Thursday, March 12, 2009


Yesterday, given a hint of the chaos that will visit this city next February, I wrote in this space that I think I'll go to Melbourne during the Olympics.

But I really had no idea just how disruptive and destructive this little party would be.

Nor, it turns out did any of the many rah-rah-rah businesses that will suffer hugely. When the Downtown Business Association - perennially the biggest civic cheerleaders about almost anything - are kvetching, you know you've got trouble right here in River City.

VANOC is now apparently the highest form of government in the land, unelected though it may be. VANOC can close streets, re-route traffic hire or buy buses by the freight load and do just about any darn thing it wants to in order to make its famous Games work.

VANOC vice-president Terry Wright said yesterday that while the message will be "There's no room for the car," it will also be "There is room for you - on transit."

Really, Terry?

Which transit system is that exactly?

Portland? London?

Because the transit system that I know right here in Vancouver is and has been for a long time an unholy mess of insufficiencies.

Anyone remember the Cambie Merchants and how they have been screwed by the Cambie Line construction, not once, but ten times over?

Well, folks, you're going to see it all over again. On Robson and Granville and Hastings and West Broadway to name just a few choice locations where businesses will suffer mightily for the 17 days of wonder and awe.

And will any of those businesses receive compensation for Gord's Interruption?

Hahahaha...take another pill.

And were any of those businesses, most of whom proudly wore their "I'm backing the Games" buttons and banners and bows, told that they would be asked for this personal pocketbook sacrifice so Gord can have an emotional moment or two? Doubt.
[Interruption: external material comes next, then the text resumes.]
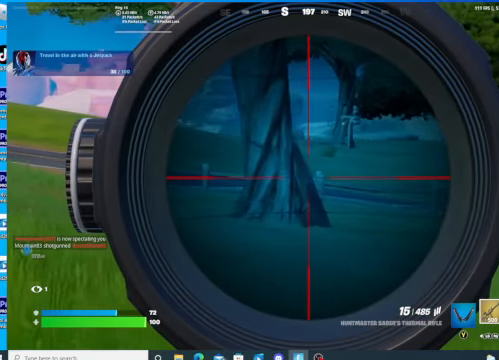
{"dt_ms": 500, "buttons": ["L2"], "left_stick": "up-right", "right_stick": "left", "events": [[300, "right_stick", "left"]]}
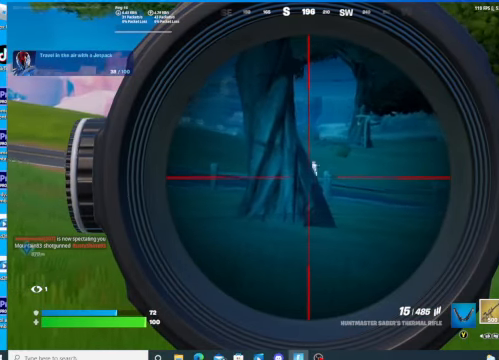
{"dt_ms": 500, "buttons": ["L2"], "left_stick": "up-right", "right_stick": "center", "events": [[134, "right_stick", "center"]]}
Then, for those of you deranged enough to brave the Sea-to-Sky so-called highway, be prepared for the stop and security check. Be prepared to prove that you are not The Mad Bomber, that you have been a tax-paying church-going nose-cleaning citizen of the province for several decades.

Several commenters on yesterdays blog item asked if they could join me on my escape to Melbourne.

I think we should charter a plane and make a whole Vancouver Escapes thing out of it.

Maybe we can get a Canada Council grant or a government bail-out.


Anonymous said...

David, it is far worse than stated. Here we have an organization of 'elite's', telling an organization run by 'elites' that we all must take transit. And this from people who have never taken a bus in Vancouver!

The bus system is at capacity on main arterial routes during rush hours. At capacity means no more people can take it; that is why VANOC and the BC Government wanted schools to shut during the 2 week spend fest, students make up a large portion of ridership on TransLink. Remember those discounted U-Passes for UBC and SFU students? the U-Pass is clogging the system and will do during the 2 week drama.

Now SkyTrain is not and I repeat is not at capacity during peak hours (we found that little lie when the Puttallo Bridge burnt and 20% or more of the SkyTrain fleet is out of service at any one time!), yet it only services two routes, which one (the Millennium Line) goes nowhere to nowhere!

The reason why SkyTrain is not at capacity is simple, not as many people are taking the metro as claimed by TransLink, which needs high ridership figures to justify new cars. Idiot politicians don't ask questions about transit because "transit is good for you!"

That's why only 12% of regional commuters use transit, it doesn't work! And about 60% of that 12% come from Vancouver, Richmond, New West and Burnaby!

Now comes the sticky part, if it snows, kiss all of it goodbye because our buses and SkyTrain do not operate well, if at all in the snow!

If it snows during the 2010 elite fest, watch out for Vancouver becoming world famous - but not what the good burghers of Vancouver want to be world famous for!

What we have is 'village idiots', telling 'The ship of fools', that "golly gee whiz we all gonna take transit and it will be wunderful, even Bill Good put his seal of approval on it!" 'nough said.

We have the makings of an international embarrassment, where those rose coloured glasses will be ripped away from Vancouver's cheerleaders and politicians.

Sleepwalking into a fiasco should be the title of your next posting.

Anonymous said...

Global announced that merchants downtown seemed happy with the arragements. What the heck are they smoking? Getting to work is going to be hell. Getting store merchandise is going to be hell. Deliveries will have to be done late at night. Regular customers won't go near the downtown area. Cabs can't go everywhere.I sure as hell won't be going anywhere near there during this ??? I wonder if after a few days the merchants might be singing another tune when they have a few days to think about it.

Anonymous said...

David, I'm sure all the stores selling Olympic-branded junk will be easily accessible. Perhaps we can all just hang out there during the Olympics, filling the shops with so many locals that no one else will be able to get in.

Anonymous said...

If you're planning to go to Melbourne, Australia, make a stop in Auckland, NZ. It's worth the trip.